Man kann sich gut vorstellen, dass Erika Mann in „ihre“, in unsere Grundschule käme. Sie hätte einen Stapel Kinderbücher im Gepäck, die sie selbst geschrieben hat, und sie würde daraus vorlesen. Vorlesen konnte sie wunderbar, das erzählen alle, die es erlebt haben. Und außerdem würde sie über den Hof gehen und sich die Schule zeigen lassen und sich freuen, wie lebendig alles aussieht und wie verschieden die Menschen sind, die hier lernen und arbeiten.
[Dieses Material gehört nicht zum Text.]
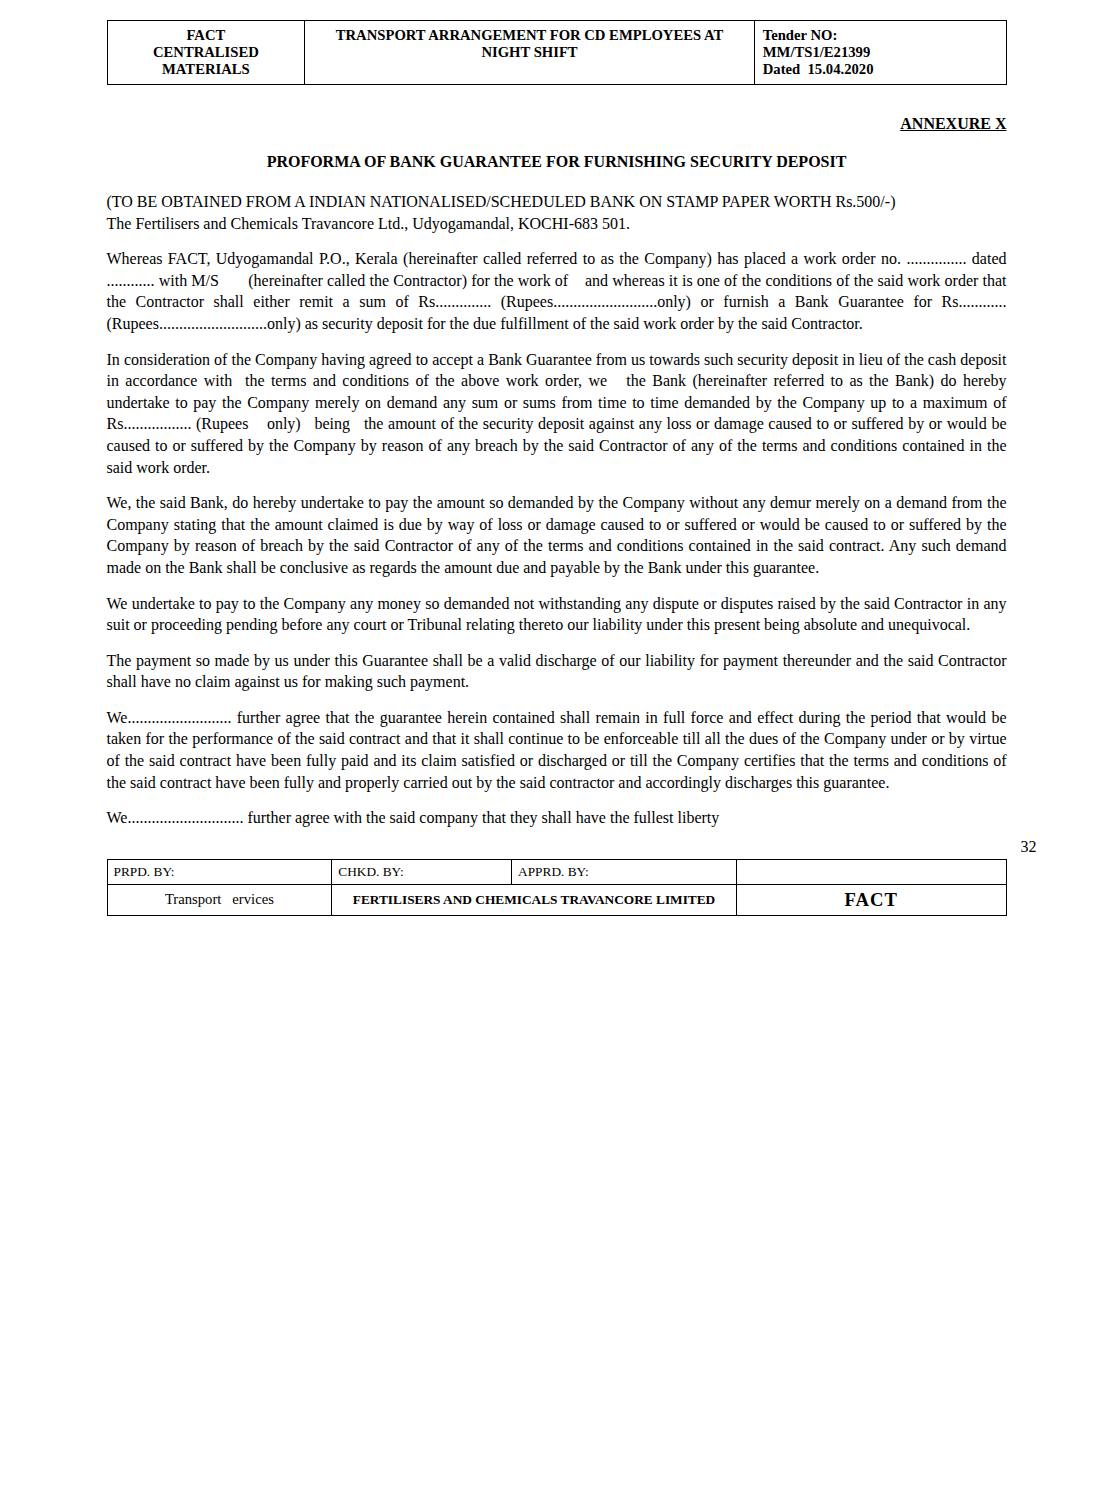| FACT CENTRALISED MATERIALS | TRANSPORT ARRANGEMENT FOR CD EMPLOYEES AT NIGHT SHIFT | Tender NO: MM/TS1/E21399 Dated 15.04.2020 |
ANNEXURE X
PROFORMA OF BANK GUARANTEE FOR FURNISHING SECURITY DEPOSIT
(TO BE OBTAINED FROM A INDIAN NATIONALISED/SCHEDULED BANK ON STAMP PAPER WORTH Rs.500/-)
The Fertilisers and Chemicals Travancore Ltd., Udyogamandal, KOCHI-683 501.
Whereas FACT, Udyogamandal P.O., Kerala (hereinafter called referred to as the Company) has placed a work order no. ............... dated ............ with M/S (hereinafter called the Contractor) for the work of and whereas it is one of the conditions of the said work order that the Contractor shall either remit a sum of Rs.............. (Rupees..........................only) or furnish a Bank Guarantee for Rs............ (Rupees...........................only) as security deposit for the due fulfillment of the said work order by the said Contractor.
In consideration of the Company having agreed to accept a Bank Guarantee from us towards such security deposit in lieu of the cash deposit in accordance with the terms and conditions of the above work order, we the Bank (hereinafter referred to as the Bank) do hereby undertake to pay the Company merely on demand any sum or sums from time to time demanded by the Company up to a maximum of Rs................. (Rupees only) being the amount of the security deposit against any loss or damage caused to or suffered by or would be caused to or suffered by the Company by reason of any breach by the said Contractor of any of the terms and conditions contained in the said work order.
We, the said Bank, do hereby undertake to pay the amount so demanded by the Company without any demur merely on a demand from the Company stating that the amount claimed is due by way of loss or damage caused to or suffered or would be caused to or suffered by the Company by reason of breach by the said Contractor of any of the terms and conditions contained in the said contract. Any such demand made on the Bank shall be conclusive as regards the amount due and payable by the Bank under this guarantee.
We undertake to pay to the Company any money so demanded not withstanding any dispute or disputes raised by the said Contractor in any suit or proceeding pending before any court or Tribunal relating thereto our liability under this present being absolute and unequivocal.
The payment so made by us under this Guarantee shall be a valid discharge of our liability for payment thereunder and the said Contractor shall have no claim against us for making such payment.
We.......................... further agree that the guarantee herein contained shall remain in full force and effect during the period that would be taken for the performance of the said contract and that it shall continue to be enforceable till all the dues of the Company under or by virtue of the said contract have been fully paid and its claim satisfied or discharged or till the Company certifies that the terms and conditions of the said contract have been fully and properly carried out by the said contractor and accordingly discharges this guarantee.
We............................. further agree with the said company that they shall have the fullest liberty
32
| PRPD. BY: | CHKD. BY: | APPRD. BY: | |
| Transport ervices | FERTILISERS AND CHEMICALS TRAVANCORE LIMITED | FACT |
Erika Mann hat die Erika-Mann-Grundschule im Berliner Wedding nie kennen gelernt. Dass die Schriftstellerin, Kabarettistin, Weltreisende und Reporterin im Jahr 1999, 30 Jahre nach ihrem Tod, zur Namenspatin dieser Schule geworden ist, hat mit ihrer Haltung zu tun. Freiheit und Toleranz gingen für sie über alles. Ein Zitat von ihr ist zu einer Art Motto für das Leben an der Erika-Mann-Grundschule geworden:
Aber, denk ich, man lebt doch gemeinsam. Aber, fühl ich, Freunde, das tut gut. Aber, weiß ich, man ist doch nicht einsam. Aber, sing’ ich, aber – das gibt Mut.
Erika Mann, 1931
Als sie dieses Gedicht schrieb, war Erika Mann eine junge Frau. Die älteste Tochter des Schriftstellers Thomas Mann erlebte in München, wie die Nationalsozialisten lauter wurden und schließlich, 1933, an die Macht kamen. Sie gründete mit Freunden ein Kabarett, die „Pfeffermühle“, das sich mit trotzigen und witzigen Texten gegen die Diktatur zu wehren versuchte. Doch lange konnten sie nicht in München bleiben. Zürich war die erste Station des Exils, später lebte Erika Mann in Frankreich und in den USA. Nach dem zweiten Weltkrieg kehrte Erika Mann nach Europa zurück; vor allem lebte sie in der Schweiz und betreute den Nachlass ihres Vaters.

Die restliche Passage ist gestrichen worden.